Notes On the Flynn Effect

Jul 24, 2007 10:21

The Flynn Effect has to be the weirdest finding in psychometrics. If you take it at face value, it suggests that someone in the bottom quintile of intelligence today would be in the top quintile of intelligence at the turn of the 20th century. I have no trouble believing that people were dumber on average back then, but that much dumber? It just beggars belief. I've been trying to make sense of it, and the following is a long post summarizing what I've been able to sort out.

This, I Do Not Believe

Over the course of the 20th century, students have gotten used to being increasingly bombarded by tests where they had to solve a bunch of problems under a time limit.
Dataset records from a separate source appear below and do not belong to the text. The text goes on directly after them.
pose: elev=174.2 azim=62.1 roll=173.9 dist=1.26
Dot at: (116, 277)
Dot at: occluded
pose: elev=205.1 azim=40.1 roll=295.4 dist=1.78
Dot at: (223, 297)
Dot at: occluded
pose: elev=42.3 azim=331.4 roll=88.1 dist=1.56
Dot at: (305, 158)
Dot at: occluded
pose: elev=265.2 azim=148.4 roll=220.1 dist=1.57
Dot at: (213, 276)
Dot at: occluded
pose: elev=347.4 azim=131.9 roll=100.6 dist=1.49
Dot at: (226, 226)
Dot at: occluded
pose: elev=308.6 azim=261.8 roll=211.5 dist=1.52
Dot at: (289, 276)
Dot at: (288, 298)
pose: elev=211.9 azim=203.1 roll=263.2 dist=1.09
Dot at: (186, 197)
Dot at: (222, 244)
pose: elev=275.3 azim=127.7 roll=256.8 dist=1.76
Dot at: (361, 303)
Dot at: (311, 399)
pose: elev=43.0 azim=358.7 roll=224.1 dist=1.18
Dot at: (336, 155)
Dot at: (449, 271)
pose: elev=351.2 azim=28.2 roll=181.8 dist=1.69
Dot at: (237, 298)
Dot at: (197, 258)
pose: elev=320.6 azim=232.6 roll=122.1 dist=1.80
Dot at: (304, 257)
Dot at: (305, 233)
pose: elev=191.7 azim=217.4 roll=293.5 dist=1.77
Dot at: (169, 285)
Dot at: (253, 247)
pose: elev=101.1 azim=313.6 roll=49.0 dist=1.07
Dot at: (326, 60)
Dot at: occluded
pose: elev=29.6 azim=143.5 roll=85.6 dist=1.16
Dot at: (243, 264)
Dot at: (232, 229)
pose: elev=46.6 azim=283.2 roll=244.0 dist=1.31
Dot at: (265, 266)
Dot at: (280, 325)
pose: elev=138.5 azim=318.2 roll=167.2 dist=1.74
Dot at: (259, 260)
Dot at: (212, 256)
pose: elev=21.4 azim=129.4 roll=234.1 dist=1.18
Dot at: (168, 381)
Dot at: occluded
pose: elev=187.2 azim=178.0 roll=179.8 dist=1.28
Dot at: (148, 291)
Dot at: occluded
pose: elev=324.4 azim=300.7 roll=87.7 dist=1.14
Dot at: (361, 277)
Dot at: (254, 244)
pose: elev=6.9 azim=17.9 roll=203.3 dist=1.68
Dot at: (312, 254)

So this could cause increases in intelligence test scores simply due to decreased anxiety and greater test-savvyness, including a greater willingness to go with your best guess quickly rather than take your time. Right? Well (says Flynn), no: The problem with this is that the increase in IQ scores began about three decades *before* time-limited testing started to become ubiquitous in schools. Plus Richard Lynn points to a 1989 study by Flieller, Jautz & Kop (which I have not read) that tried to test this by looking at 40-year test gains in France, and found that the poorer scores from the earlier cohorts are pretty much entirely explained by incorrect answers rather than failure to answer more items.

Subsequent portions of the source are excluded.